Founding Director, Chief Vision Facilitator of GINHAWA Inc.
Ms. Leah Tolentino “breathes” GINHAWA every day as she learns and teachers the essence of well-being that embraces the personal, societal and ecological.
Leah is a teacher’s teacher on spirituality and transformation, an artist-healer who uses the psycho-soma-spirit approach, a well-being consultant, guide-mentor for those seeking a conscious path in the work of healing and renewal.
Ms. Leah’s journey from chronic ailment and auto-immune disorder to long-term healing enabled her to discover inherent well-being capacities. After bouncing back to health, she committed to a path of facilitating healing to a wide variety of client groups, including those who were in dire need of healing, like abused children, women in crisis, and people living with HIV+/AIDS.
These experiences honed her competencies and compassion as she embarked on studies and immersive lessons in the fields of spirituality, holistic health, creative expressions, body-mind-spirit studies, social sciences, arts, and integral inner work.
Leah has a master’s degree in Creation Spirituality from Naropa University, based in Colorado, USA, and has completed the course work in the doctoral program of Applied Cosmic Anthropology at the Asian Social Institute (ASI).
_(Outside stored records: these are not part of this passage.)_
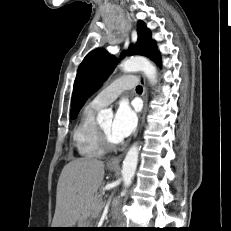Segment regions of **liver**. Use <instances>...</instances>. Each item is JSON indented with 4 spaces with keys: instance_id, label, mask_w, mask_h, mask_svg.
Wrapping results in <instances>:
<instances>
[{
    "instance_id": "obj_1",
    "label": "liver",
    "mask_w": 231,
    "mask_h": 231,
    "mask_svg": "<svg viewBox=\"0 0 231 231\" xmlns=\"http://www.w3.org/2000/svg\"><path fill=\"white\" fill-rule=\"evenodd\" d=\"M104 166L103 161L87 157L64 166L57 184L52 228H71L90 216V198L102 184Z\"/></svg>"
}]
</instances>
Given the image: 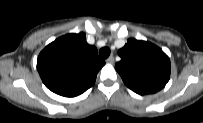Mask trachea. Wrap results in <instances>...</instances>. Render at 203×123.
Returning <instances> with one entry per match:
<instances>
[{
	"instance_id": "3493384b",
	"label": "trachea",
	"mask_w": 203,
	"mask_h": 123,
	"mask_svg": "<svg viewBox=\"0 0 203 123\" xmlns=\"http://www.w3.org/2000/svg\"><path fill=\"white\" fill-rule=\"evenodd\" d=\"M109 55H110V49L108 47H103V48L100 49L99 56L102 59L108 58Z\"/></svg>"
}]
</instances>
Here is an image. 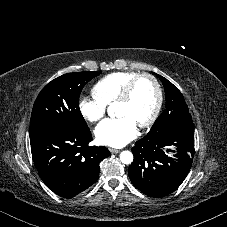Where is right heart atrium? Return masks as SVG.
Wrapping results in <instances>:
<instances>
[{
    "label": "right heart atrium",
    "mask_w": 227,
    "mask_h": 227,
    "mask_svg": "<svg viewBox=\"0 0 227 227\" xmlns=\"http://www.w3.org/2000/svg\"><path fill=\"white\" fill-rule=\"evenodd\" d=\"M106 109L107 105L95 94L85 95L79 101L80 114L89 122L100 120Z\"/></svg>",
    "instance_id": "d8ad5b80"
}]
</instances>
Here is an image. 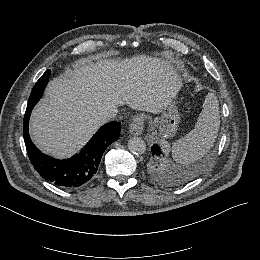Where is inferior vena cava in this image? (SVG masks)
Instances as JSON below:
<instances>
[{
	"label": "inferior vena cava",
	"instance_id": "obj_1",
	"mask_svg": "<svg viewBox=\"0 0 260 260\" xmlns=\"http://www.w3.org/2000/svg\"><path fill=\"white\" fill-rule=\"evenodd\" d=\"M123 105L121 101L117 100L115 103L109 104L107 107L106 116L109 118H113L118 113V106Z\"/></svg>",
	"mask_w": 260,
	"mask_h": 260
}]
</instances>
Leah completed a graduate certificate program at the Pacific School of Religion, Berkeley, USA, and has finished a Specialty Certificate in Sacred Dance (Healing, Renewal, Transformation) at the Center for Arts. Religion and Education, an affiliate center of the Graduate Theological Union in Berkeley, USA. She has studies in Pastoral Psychology (CEFAM-Ateneo) Oriental Healing Arts and Indigenous Sacred ways with wisdom keepers from various Philippines cultural communities.
As the principal program developer of GINHAWA, she has conceptualized and implemented well-being retreats, creative culture-affirming classes, transformative sessions for the Filipinos both locally and overseas, for over two decades. And brought GINHAWA programs to Filipinos, where and when it mattered most: like de-stressing sessions for frontliners during the pandemic, post-trauma, and healing sessions for those severely affected by super typhoon Yolanda (Haiyan, international name), a month after it struck the hardest in Eastern Visayas.
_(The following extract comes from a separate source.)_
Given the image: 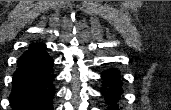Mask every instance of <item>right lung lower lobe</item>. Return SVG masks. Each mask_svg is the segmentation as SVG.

As a well-being consultant and resource person to various organizations, Leah has developed and conducted programs for government and corporate executives, NGOs, humanitarian organizations, universities and educational institutions, religious and faith-based organizations.
Currently a faculty in the post-graduate program of the Asian Social Institute, part-time faculty of the Institute of Formation for Religious Studies, resource-person/faculty at the Institute of Formation, Fondacio-Asia. She was featured in the book “101 Outstanding Filipino Achievers”, published in 2009.